In the case of depression, the biggest problem is that there is a tendency for people to presume that it is simply that temporary state of 'feeling a bit down' which everyone experiences from time to time.  Believe me, that isn't the same thing as clinical depression, which is far more serious.  At the same time, there is also tendency to associate the term 'clinical depression' with the other extreme: bipolar disorder, or, as we used to call it, manic depressive behaviour, (an excellent description of the symptoms as it happens).  In reality, most of who suffered from clinical depression have experienced a far less extreme (and newsworthy) manifestation of the disorder, which has the lows, but not the highs, of bipolar.  Speaking from my own experience, depression undermines your self confidence and sense of self worth, destroying your motivation and leaving one generally incapable of any form of sustained constructive activity.  It's surprisingly easy to hide from everyone around you - I always found it relatively straightforward to put up a public front, so that, externally, I appeared to be carrying out all my normal work tasks and routine interactions.  In reality, these were all conducted on auto-pilot whilst, internally, I was in anguished turmoil. locked into seemingly endless dark thoughts about my own mortality and the utter pointlessness of doing anything as everything is doomed to crumble and die with time.

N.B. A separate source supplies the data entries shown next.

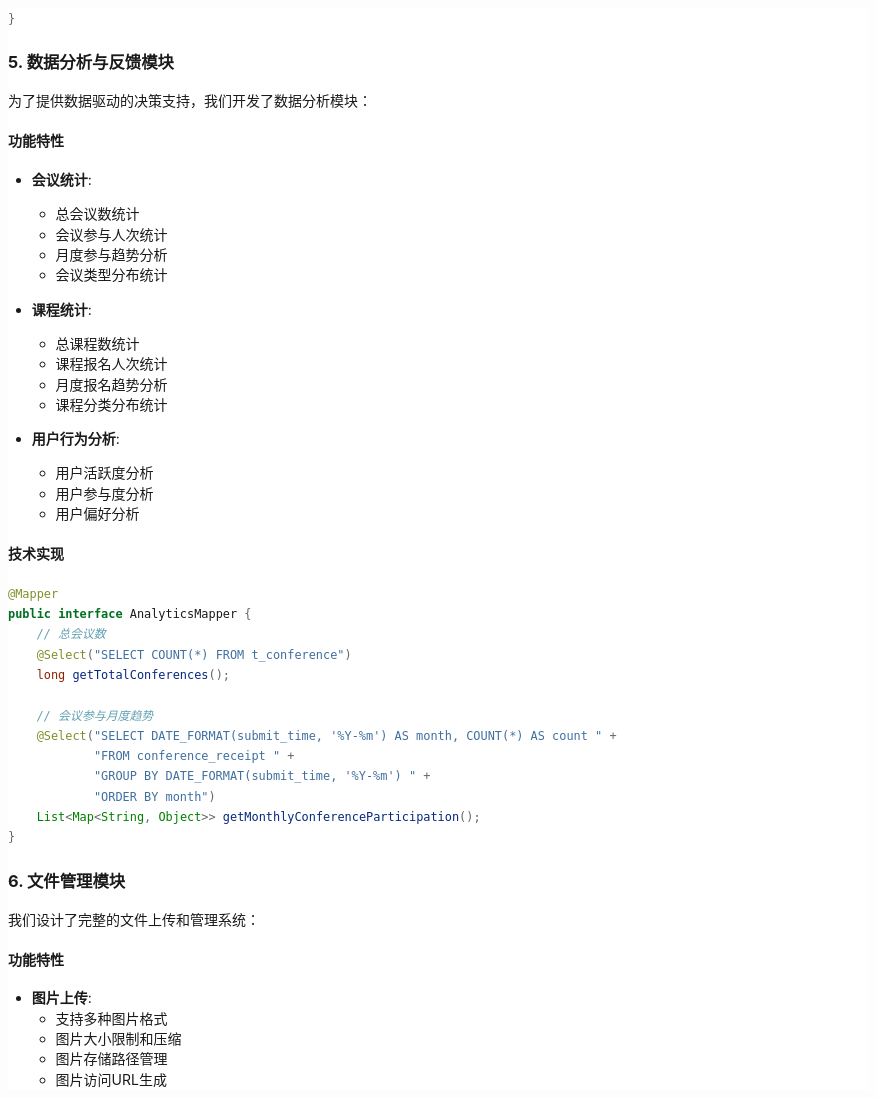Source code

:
 ```java
}
```

### 5. 数据分析与反馈模块

为了提供数据驱动的决策支持，我们开发了数据分析模块：

#### 功能特性
- **会议统计**:
  - 总会议数统计
  - 会议参与人次统计
  - 月度参与趋势分析
  - 会议类型分布统计

- **课程统计**:
  - 总课程数统计
  - 课程报名人次统计
  - 月度报名趋势分析
  - 课程分类分布统计

- **用户行为分析**:
  - 用户活跃度分析
  - 用户参与度分析
  - 用户偏好分析

#### 技术实现
```java
@Mapper
public interface AnalyticsMapper {
    // 总会议数
    @Select("SELECT COUNT(*) FROM t_conference")
    long getTotalConferences();
    
    // 会议参与月度趋势
    @Select("SELECT DATE_FORMAT(submit_time, '%Y-%m') AS month, COUNT(*) AS count " +
            "FROM conference_receipt " +
            "GROUP BY DATE_FORMAT(submit_time, '%Y-%m') " +
            "ORDER BY month")
    List<Map<String, Object>> getMonthlyConferenceParticipation();
}
```

### 6. 文件管理模块

我们设计了完整的文件上传和管理系统：

#### 功能特性
- **图片上传**:
  - 支持多种图片格式
  - 图片大小限制和压缩
  - 图片存储路径管理
  - 图片访问URL生成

 A bit like alcoholism, you can only really begin to turn the depressives state around when you finally admit that this isn't normal behaviour and concede that you have a problem.  I was lucky, I didn't need medication: the 'talking cure' helped me get the depression under control.  Which brings us to another misunderstood aspect of depression: it isn't a transient mental state, like 'feeling a bit down' - it's always there, lurking in the background of your mind.  The secret is to devise strategies to deal with it and keep it on the peripheries of your conscious mind.  Which isn't always as easy as it sounds.  However, we've strayed somewhat from the original point.  The fact is that the co-pilot of that airliner might or might not have been suffering from depression.  He might or might not have had 'suicidal thoughts' as the press have reported.  But neither of those things necessarily had anything to do with his apparent decision to deliberately crash his aircraft.  Simply being depressed doesn't make you a dangerous lunatic hell-bent on killing yourself and taking everyone else with you.  Although, according to the way the press are reporting this tragedy, that's what they want their readerships to think.  The fact is that we don't know what actually motivated this young man to do what he did - and we probably never will.  But trying to brand anyone who has ever suffered a mental health (which a lot of people) issue a dangerous psychopath really isn't helping.